2. The Ugandan gender justice documentary No Longer Silent(filmed and produced in 2012 by GNWVPN and the Women’s Initiatives, in collaboration with WITNESS) which highlights SGBV and other issues for women in relation to the LRA conflict, the Juba peace agreements and specifically implementation of the PRDP for northern Uganda. The gender justice video is screened to local, district and national decision-makers, traditional and religious leaders, local communities and the media, as well as regional and international decision-makers.
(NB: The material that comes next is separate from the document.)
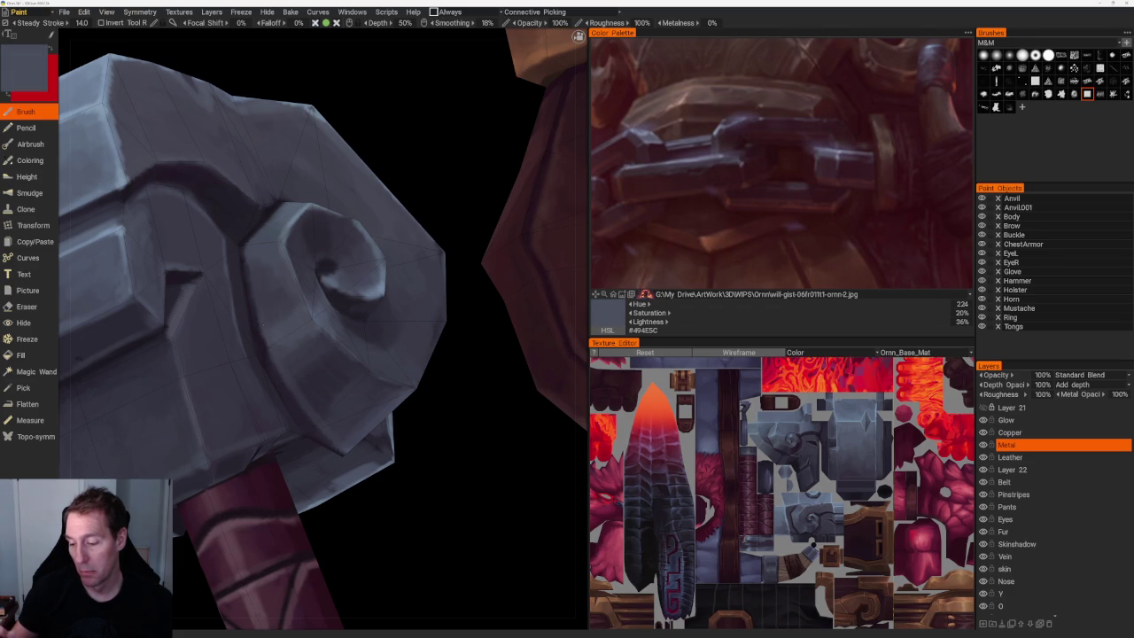
key("v")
- Providing assistance to women human rights defenders.
- Legal monitoring and advocacy of the domestic investigations and prosecutions of conflict-related sexual violence.
- Supporting national law reform to advance women’s human rights through use of the Rome Statute and domestic implementing legislation.
- Training activists, lawyers and judges on the Rome Statute and international jurisprudence regarding SGBV crimes.
- Supporting conflict-resolution and integration of gender issues within the negotiations and implementation of Peace Agreements (Uganda, DRC, Darfur), and advocating on the implementation of the recently completed Ugandan Transitional Justice Policy.